New research from Denmark has found that a plant-based diet can have a “really substantial” effect on cutting levels of cholesterol. So substantial, in fact, that it is equivalent to taking a third of the daily dose of drugs, statins, designed for that very purpose.
Cholesterol is a lipid – a type of fat – found in the blood that keeps bones, teeth and muscles healthy. But if too much of the “bad” cholesterol, low-density lipoprotein, or LDL, builds up in blood vessels, it can eventually trigger a heart attack or stroke. Bill Clinton, who had a quadruple heart bypass in 2004, is among those who have lauded the ability of plant-based food to curb cholesterol.

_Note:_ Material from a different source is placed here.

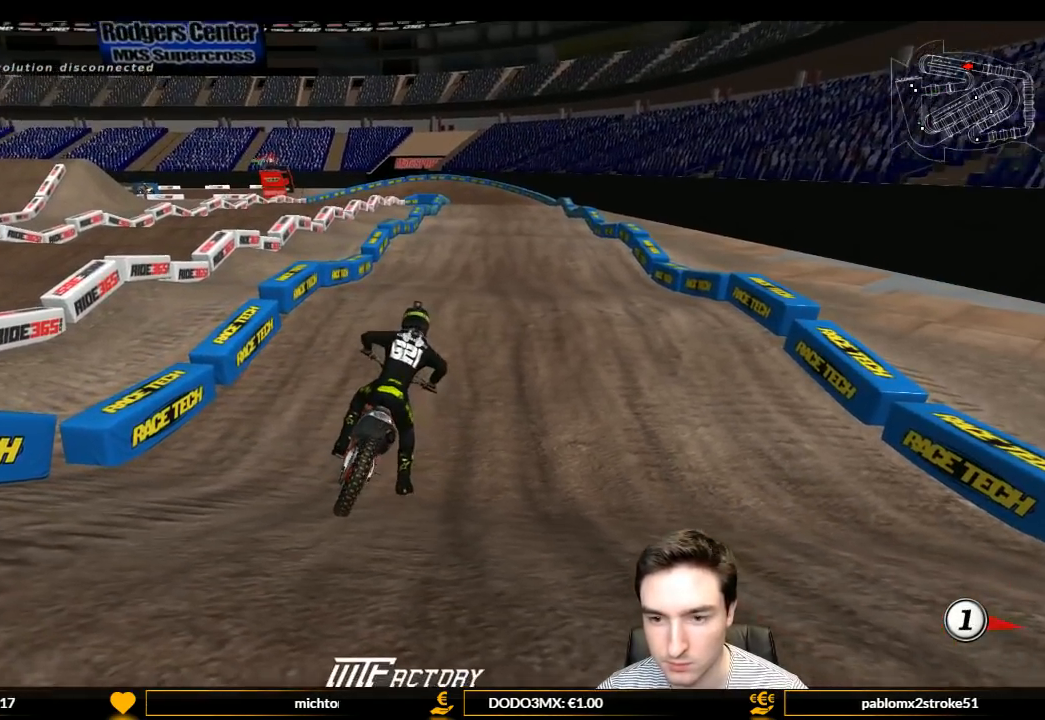
{"buttons": ["L1", "R2"], "left_stick": "center", "right_stick": "center", "events": [[200, "R1", "up"]]}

The study, published in the European Heart Journal and based on the results of 30 randomised clinical trials carried out over 40 years, involving a total of 2,400 people, found that vegetarian and vegan diets cut bad cholesterol by 10 per cent and total cholesterol by 7 per cent, compared to the diets of omnivores. The researchers estimate 15 years of a meat free diet could cut the risk of cardiovascular disease by 20 per cent.
Lead author Professor Ruth Frikke-Schmidt, of Denmark’s Rigshospitalet, said: “Importantly, we found similar results across continents, ages, different ranges of body mass index, and among people in different states of health. If people start eating vegetarian or vegan diets from an early age, the potential for reducing the risk of cardiovascular disease caused by blocked arteries is substantial.”
Frikke-Schmidt added that the findings did not mean people already taking cholesterol-lowering statins could simply stop eating animal products and throw away their pills. “Statin treatment is superior to plant-based diets in reducing fats and cholesterol levels,” she said. “However, one regimen does not exclude the other, and combining statins with plant-based diets is likely to [result] in an even larger beneficial effect.”
Red and processed meat is high in cholesterol and has been linked to heart disease and diabetes, as well as other life-threatening conditions.